Extrait du texte:
━━━━━━━━━━━━━━━━━━━━━━━━━━━━━━
Texte écrit avant l'intervention de Poutine, d'où son intérêt
RUSSIE
Le « Barbarossa financier » qui s’annonce.
Par le Capitaine de Vaisseau (H) Yves Maillard
Ancien attaché naval en URSS, puis Russie.
Et anticommuniste par surcroi...
Ne
croyez pas un mot des soi-disant négociations en cours entre les
Etats-Unis et la Russie pour résoudre la "crise ukrainienne". Il n'en
ressortira rien. Rien qu'une accusation de plus contre ce dernier pays
de ne pas avoir voulu jouer le "jeu diplomatique", et pour l'Amérique
l'argument de pouvoir en tirer parti pour prétendre justifier de le
frapper durement, comme l'Amérique sait le faire.
L'Ukraine ?
Un
pays de malheur et de misère ravagé par un siècle de terribles
tourments : la guerre de 14-18, la révolution bolchevique, la guerre
civile, l'effroyable famine répressive stalinienne, la seconde guerre
mondiale, le totalitarisme soviétique...On est loin de ce que Maria
Gagarine écrivait et décrivait dans "Blonds étaient les blés
d'Ukraine"...
Les
Américains n'en ont rien à f... de l'Ukraine, et encore moins du
Donbass. Ils ne voient dans ce pays et l'abcès qu'ils y ont mis
délibérément que l'instrument de la guerre qu'ils entendent mener contre
la Russie, qu'elle soit dirigée par Poutine ou un autre. Guerre,
véritable guerre avec tout ce que cela veut dire, pour avoir commis,
pour commettre encore, le crime impardonnable à leurs yeux que constitue
le fait de s'attaquer au dollar, le dieu-dollar qui règne sans ambage
et sans justification, ni économique, ni politique, ni morale surtout,
sur la planète entière depuis longtemps, trop longtemps.
Forts
de leur participation à la destruction de l'Allemagne nazie en 1945, de
leur victoire sur le Japon, de leur KO debout de l'Union Soviétique en
1991, et s'appuyant sur une force militaire à la supériorité mondiale
écrasante, ils inondent depuis soixante-quinze ans le monde entier d'une
quantité invraisemblable de dollars, des milliards de dollars, des
milliers de milliards de dollars, des dizaines de milliers de milliards
de dollars, plus de 30.000 milliards de dollars aujourd'hui rien que
pour l'état Fédéral, qui ne leur coûtent rien, mais avec lesquels ils
achètent tout, ils polluent tout, ils corrompent tout, ils pillent la
planète.
Dollars
émis pratiquement sans contrepartie par la planche à billets, comme
Jacques Rueff, du temps du général de Gaulle, l'avait très bien dénoncé
et avait conduit à convaincre ce dernier de prendre les mesures qui
s'imposaient alors pour la défense des intérêts de notre pays.
Les
pays qui amassent des dollars en grande quantité en paiement des biens
vendus et services rendus à l'Amérique seront tôt ou tard les dindons de
la farce car ils finiront par se rendre compte, c'est inévitable, que
ces créances ne valent rien, ou pas grand chose. La détention de
dollars, sous quelque forme que ce soit, que ce soit par des
particuliers , des entreprises ou des états, ce n'est pas autre chose
qu'une créance sur l'Amérique.
━━━━━━━━━━━━━━━━━━━━━━━━━━━━━━
Données enregistrées:
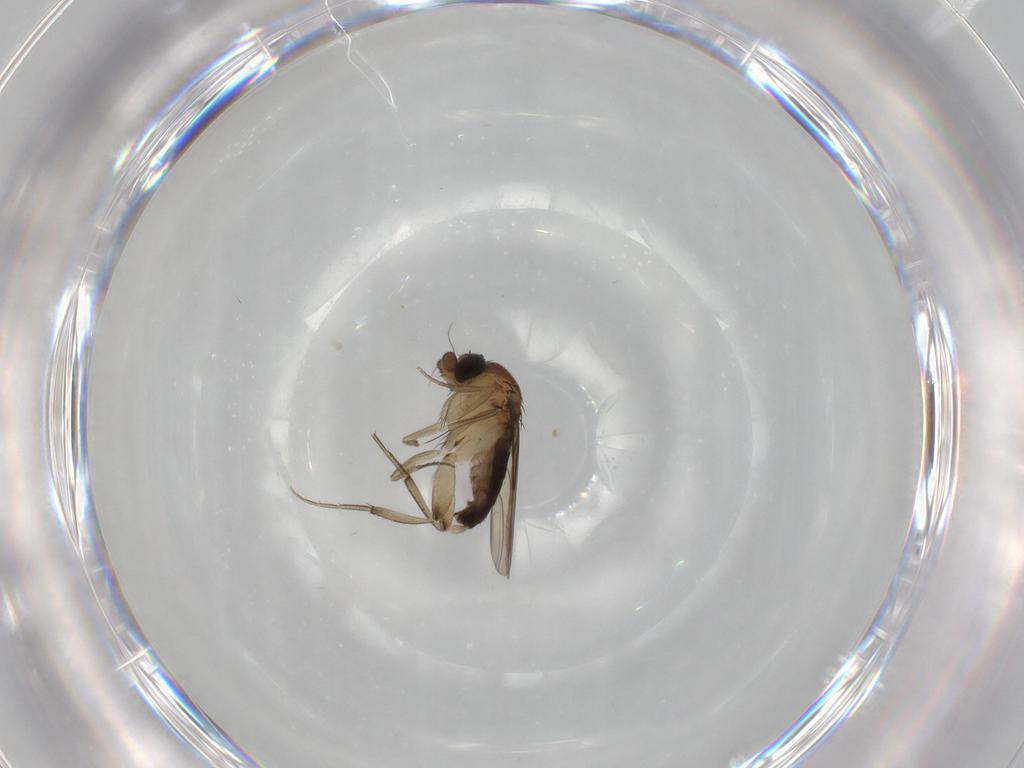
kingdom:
━━━━━━━━━━━━━━━━━━━━━━━━━━━━━━
Problème à résoudre: Rédigez la suite de l'article sur le dollar et la crise ukrainienne, en commençant juste après sa dernière phrase. Les données n'ont aucun lien avec l'extrait et forment un matériau distinct.

Résultat:
Or
il n'y a pas, et il n'y aura jamais, et de loin, en Amérique, de bien à
vendre ou à produire, pour apurer ce qui de l'autre côté s'appelle la
dette. Mais du fait du leadership mondial, militaire essentiellement, de
l'Amérique, personne n'ose bouger.
L'Amérique
vendue à la découpe, si on pouvait le faire, ne permettrait pas
d'apurer sa dette, tellement elle est énorme, monstrueuse. Les rares
pays qui, par le passé récent, ont osé s'élever contre cela, comme
l'Irak de Saddam Hussein et la Libye de Kadhafi, forts croyaient-ils, de
leurs ressources pétrolières sur lesquels ils espéraient pouvoir
construire une indépendance financière et monétaire libérée du dollar,
ont connu le sort tragique que l'on sait, justement pour avoir essayé de
faire ça.
Qu'a fait la Russie ?
Pourquoi
a-t-elle déclenché une telle haine de l'Amérique à son égard ? 2 Parce
que depuis une quinzaine d'années, petit à petit, elle s'est défaite de
l'essentiel de sa créance en dollars sur l'Amérique. Une centaine de
milliards de dollars, ce qui peut paraître modeste au regard des trente
mille précédemment cités, quand on sait que des pays comme la Chine en
détiennent mille, ou le Japon mille trois cents.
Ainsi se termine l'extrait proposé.